Reinaldo Gianecchini, ator conhecido, homem de grande valor moral, raspou a cabeça antes que lhe caíssem os cabelos. Discretamente. A Presidente Dilma provavelmente fez o mesmo. E quem viu? Tanta gente famosa passou por esta experiência! Ana Maria Braga, Hebe Camargo, são exemplos de mulheres que amam a exposição, mas ninguém as viu raspando a cabeça. Talvez até uma questão de pudor, de não querer expor sua fragilidade, ou melhor, a nossa, de guardar sua privacidade, e sua dor.
Minha avó paterna morreu de câncer na laringe e desde bem pequena ouvi de minha mãe, com sua psicologia de mulher batida pela vida e pela adversidade, detalhes deste terrível sofrimento. O ano era 1939. Não havia quimioterapia, nem radioterapia que só surgiram depois da Segunda Guerra. Nem sei se era usada a tal bomba de cobalto, mas estou quase segura de que foi pouco antes de sua morte. Minha avó tinha cinqüenta e nove anos. Não sei se minha mãe contou-me algum detalhe quando passávamos à noite por uma ponte, mas sempre associo a escuridão das águas à morte de minha avó, e tenho a sensação de que ela foi tragada pelo rio indevassável e frio. E não gosto de passar por pontes à noite. Também tive um amigo, ou melhor, amigo de meu irmão, que morreu de câncer na laringe, provocado pelo álcool e tabagismo. Meu irmão ficou sinceramente consternado, não poderia imaginar que morreria três ou quatro meses depois. Também tenho um amigo que se salvou, mas teve que aprender a falar, se não me engano, chama-se voz faríngea. E o irmão de uma amiga, também sobrevivente. Lembro-me do que ela me contou ter assistido quando foi visitá-lo. Havia tanto sofrimento, dores terríveis para engolir a própria saliva, que, ao sair, ela não sabia que rumo tomar para chegar em casa. Assim, ainda que não tenha nenhum apreço pelo homem público, fiquei sinceramente abalada com a notícia da doença de Lula. Lembrei-me de tudo que ouvi e vi, e senti grande pena. Solidarizei-me. Admirei a transparência com que transmitiu ao povo a notícia de seu mal, e seu otimismo. Como me comovi ao ver o belíssimo depoimento de Gianecchini.
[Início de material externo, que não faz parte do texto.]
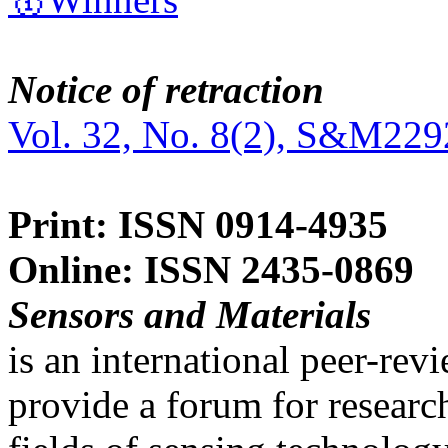
Notice of retraction
Vol. 32, No. 8(2), S&M229
Print: ISSN 0914-4935
Online: ISSN 2435-0869
Sensors and Materials
is an international peer-re
provide a forum for researc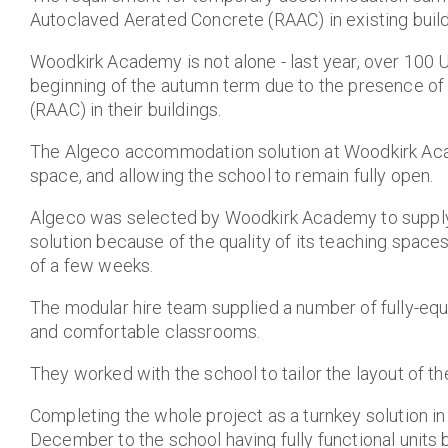
Autoclaved Aerated Concrete (RAAC) in existing build
Woodkirk Academy is not alone - last year, over 100
beginning of the autumn term due to the presence o
(RAAC) in their buildings
.
The Algeco accommodation solution at Woodkirk Ac
space, and allowing the school to remain fully open.
Algeco was selected by Woodkirk Academy to supply
solution because of the quality of its teaching spaces 
of a few weeks.
The modular hire team
supplied a number of fully-equ
and comfortable classrooms.
They worked with the school to tailor the layout of th
Completing the whole project as a turnkey solution in l
December to the school having fully functional units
Mas qual não foi minha surpresa, ou talvez minha desilusão, diante de um homem que crescera no meu conceito, ao ver a lamentável foto de Lula sendo pelado por sua amada Mariza Letícia. Não sabia desta habilidade de nossa ilustre ex-primeira dama,  e acho que nenhum brasileiro sabia, porque, afinal raspar uma barba e um cabelo deve ser coisa para profissional. Eu, por exemplo, não seria capaz de fazê-lo. E ainda deixou um bigode para o marido ficar mais bonito. Estão ambos tão felizes que dá vontade de enviar parabéns pela barbeira e pela doença. Lula é realmente um populista que nem uma doença grave consegue conter. É muito inteligente, conhece a pieguice do povo brasileiro, e seus valores. Virou herói até para quem não gosta dele. Nem Chavez chegou a este ponto. De sua careca, não se conhece a história. Com aquelas fotos, Lula ultrapassou todos os limites da dignidade, desnudou-se. Lamento, mas ainda torço sinceramente por ele. E ainda agradeço, porque, afinal nunca errei na avaliação que fiz do homem. Que tenha força e coragem, aquela mesma que teve ao anunciar a doença.
Sempre aceitei a morte como um fato inevitável, perdi minha família original, e apesar disso sou feliz. Só não entendo o sofrimento.  Lula não é mau, é um populista inteligente e descarado. E que Deus o ajude.